СУТЬ ЗАДАНИЯ
Продолжите приведенный ниже текст об ирландских корнях рода Вяземских, начав сразу после его последнего предложения.

Мне не чужда Зелёная Эрина

Влечёт и к ней сыновняя любовь:

В моей груди есть с кровью славянина

Ирландской дочери наследственная кровь.

От двух племён идёт моё рожденье,

И в двух церквях с молитвою одной

Одна любовь, одно благословенье

Пред Господом Одним сливались надо мной.

История бракосочетания родителей Вяземского, князя Андрея Ивановича и княгини Евгении Ивановны (Дженни), подробно изложена в работе Вячеслава Бондаренко «Вяземский» (М.: «Молодая Гвардия». – 2014. – С. 19-28). Автор усердно исследует генеалогию Дженни Кин О'Рейли (Quin O'Reilly, ирландск.: O'Raghailligh), её клановую принадлежность, связи, что достойно уважения, хотя в Ирландии О'Рейли, как Смирновых и Петровых в России, – предостаточно. Очевидно и важно, что Андрей Иванович, в 1782 году путешествуя по Европе, встретил молодую ирландку во Франции, влюбился и – или увёл её от мужа или женился на юной вдове. Главное в том, что он, из древнейшего рода Вяземских, рюрикович, поэтического и философского склада человек, послужил не метафорическому или символическому, а самому действенному и настоящему «вливанию» кельтской крови в русскую литературу. Для сугубого подтверждения северо-западного присутствия в роду князя Петра Андреевича стоит вспомнить, что и дед его, Андрей Фёдорович, был женат на пленной шведке.

СТРОКИ ДАННЫХ
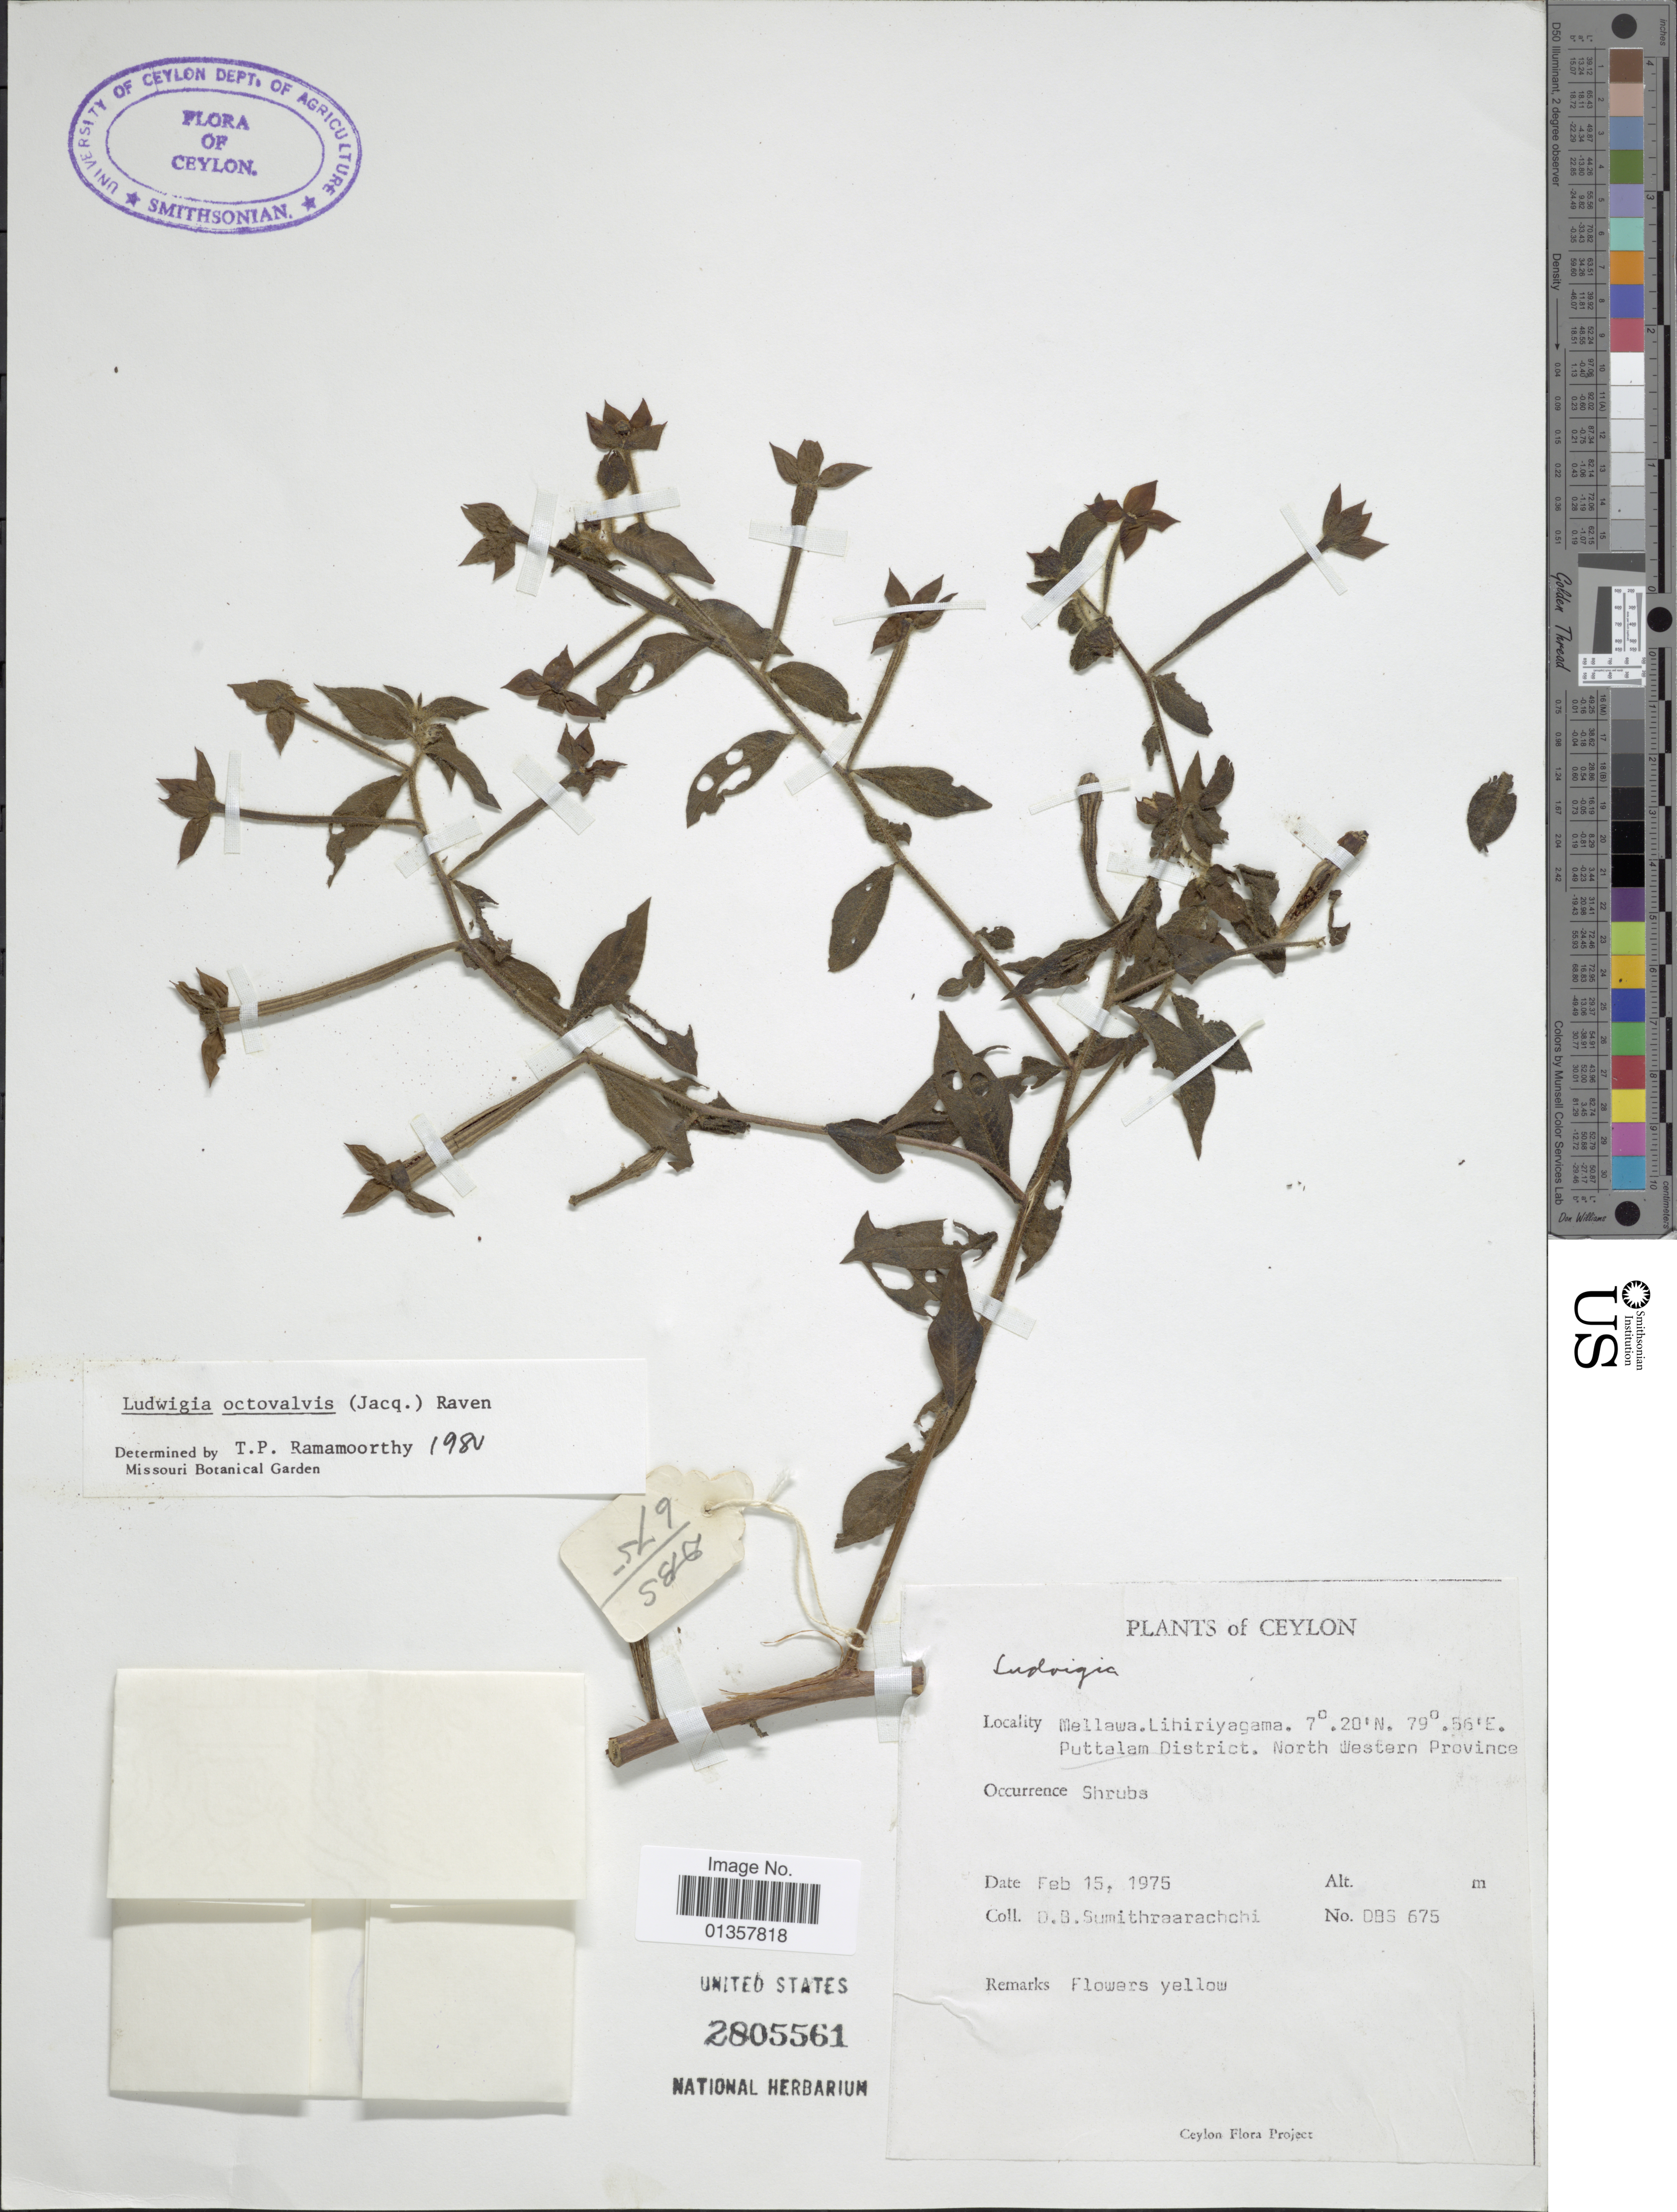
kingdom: Plantae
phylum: Tracheophyta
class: Magnoliopsida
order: Myrtales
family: Onagraceae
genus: Ludwigia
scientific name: Ludwigia octovalvis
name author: (Jacq.) P.H. Raven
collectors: D. B. Sumithraarachchi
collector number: DBS 675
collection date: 1975-02-15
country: Sri Lanka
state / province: North Western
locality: Mellawa. Lihiriyagama. Puttalam District. North Western Province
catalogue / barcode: US 2805561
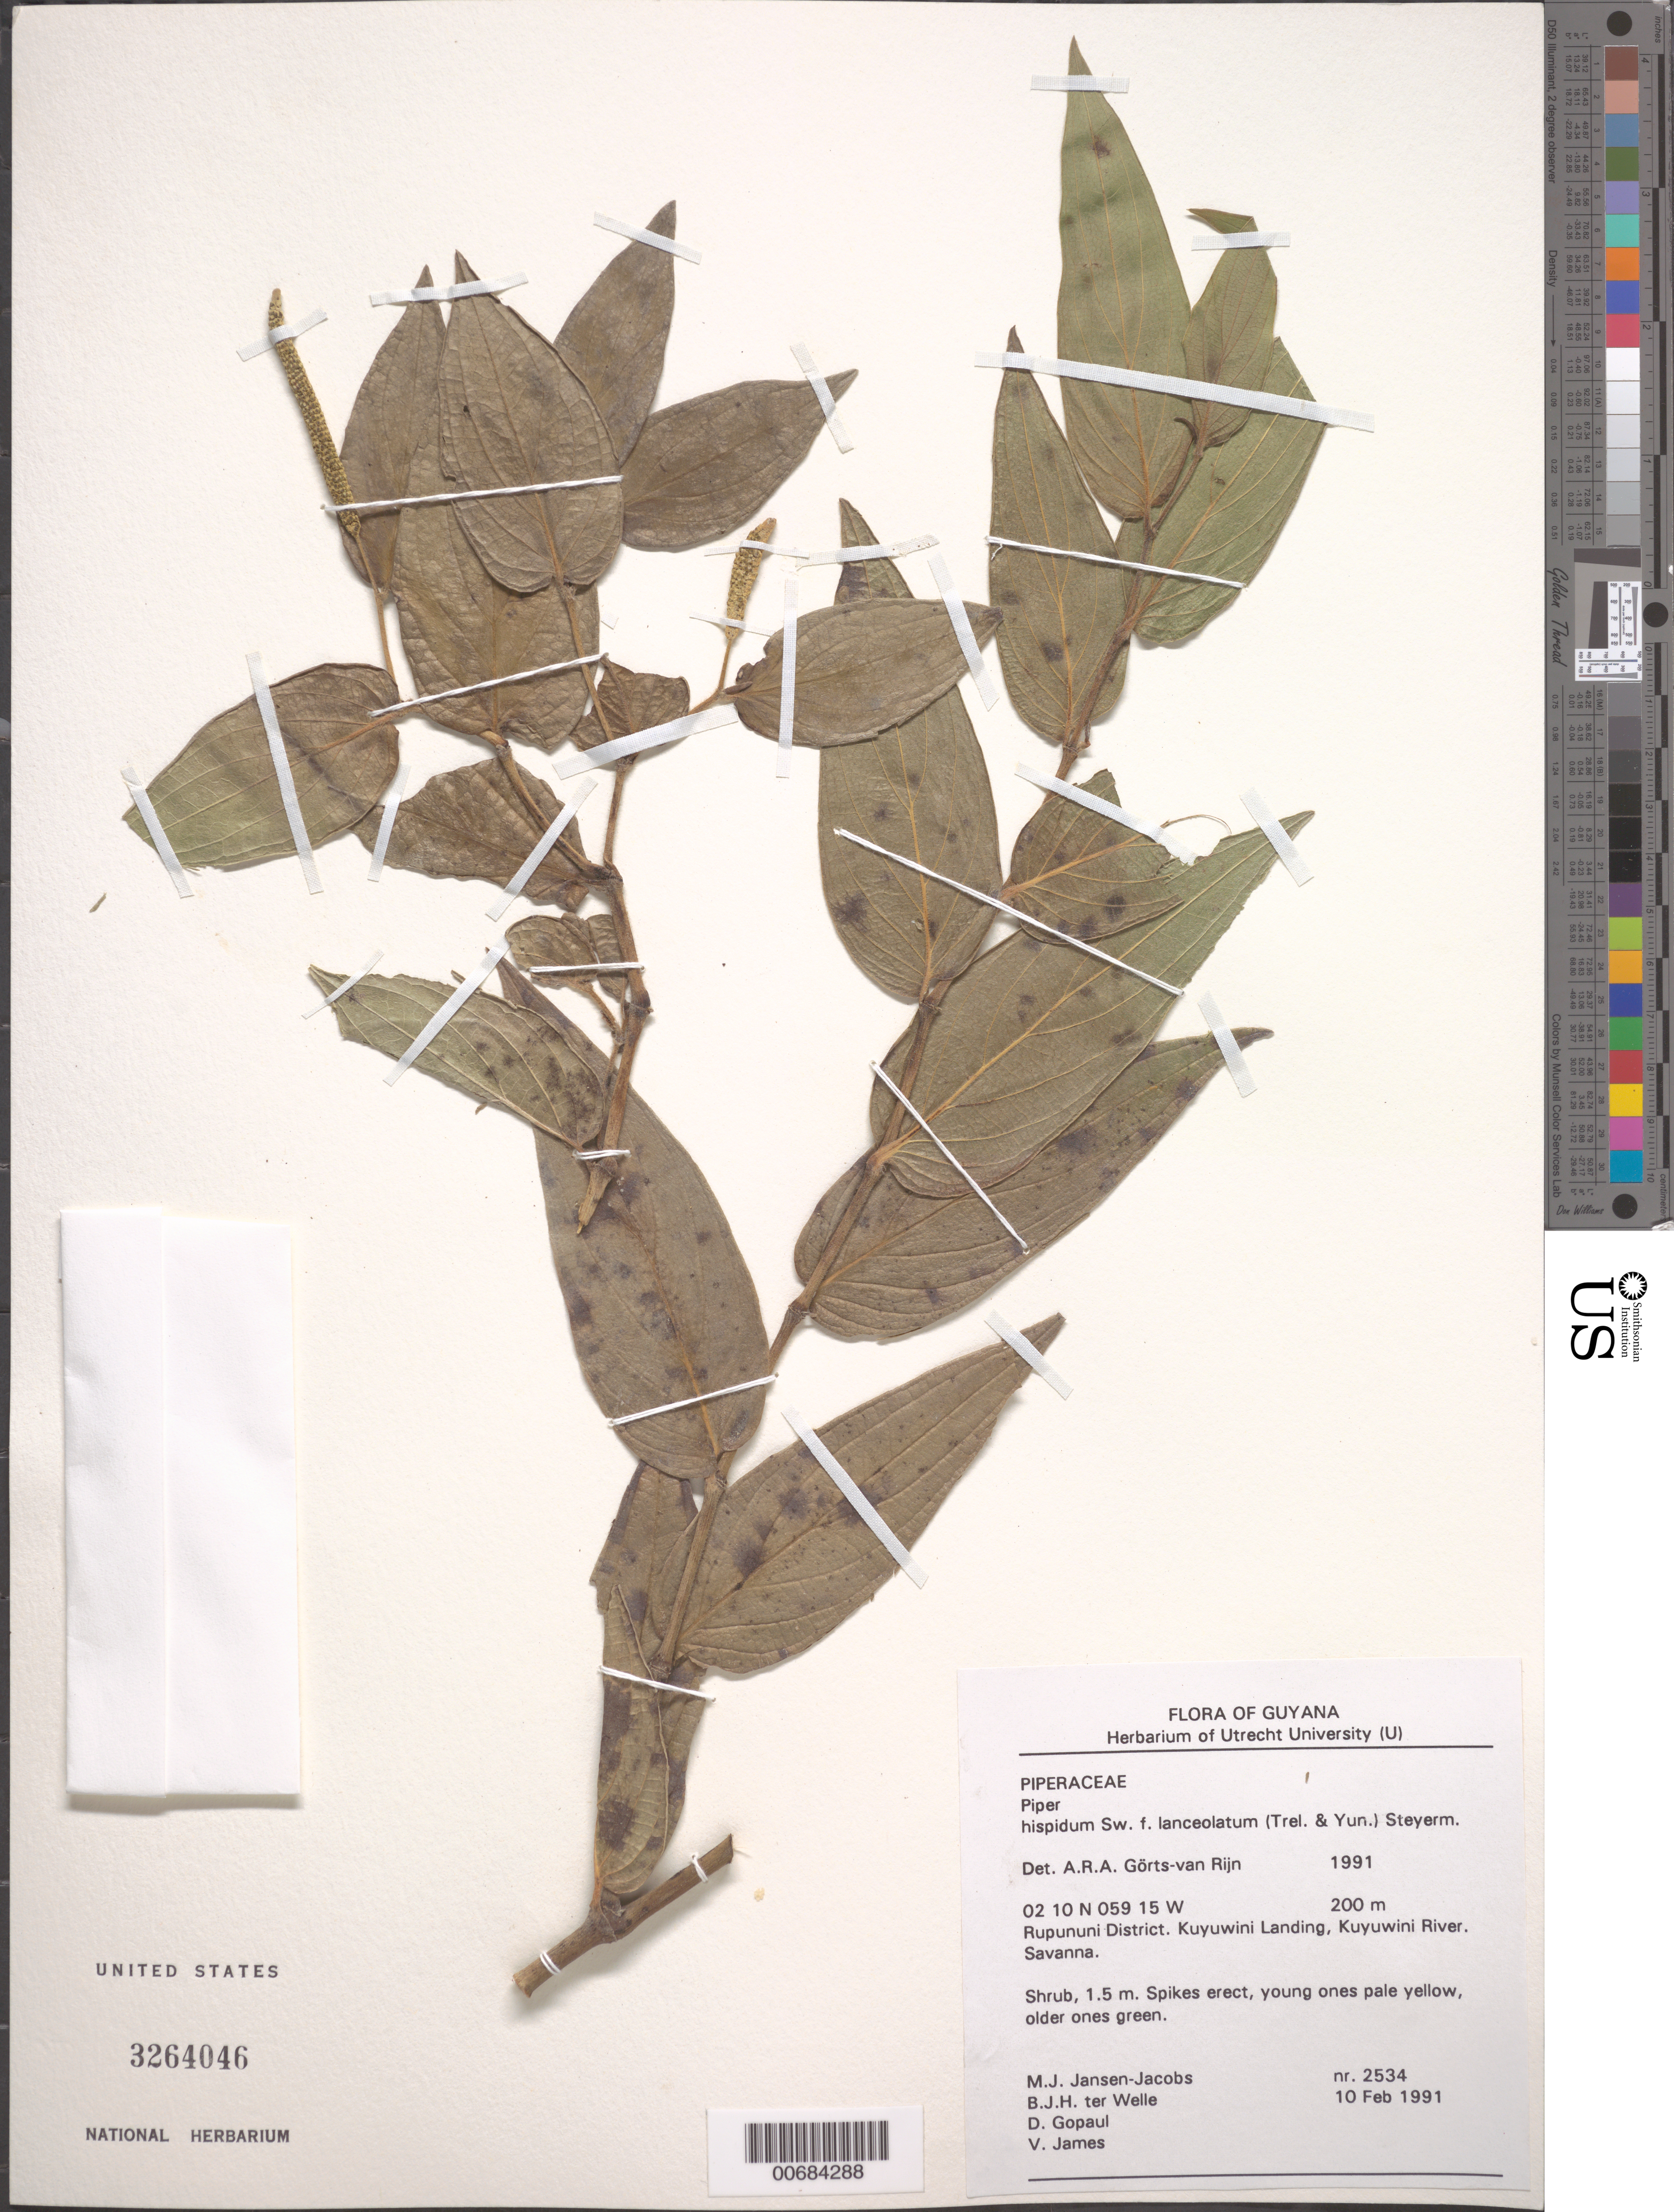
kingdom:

ИТОГ УПРАЖНЕНИЯ
Ирландия – родина рифмы, остров святых и поэтов, «Зелёная Эрина» князя Вяземского – заговорила на северо-западном наречии, добавила свою пряность в этот букет национальной культуры России, который и благоухает так в силу подобного рода «добавок». Доля турецкой крови дала нам Жуковского, кровь африканская явила Пушкина, шотландцы «подарили» Лермонтова и т. д.

На протяжении долгой творческой судьбы к Ирландии у Петра Андреевича отношение всегда было тёплым и романтичным.

На кельтские корни Вяземского обращали внимание те, кто прекрасно осознавал значение «ирландскости» в характере этого человека и его творческой оригинальности.

В 1950 году Владимир Набоков читал лекции о русской литературе студентам Корнельского университета (город Итака, штат Нью-Йорк). Позднее эти тексты стали основой его огромного комментария к «Евгению Онегину».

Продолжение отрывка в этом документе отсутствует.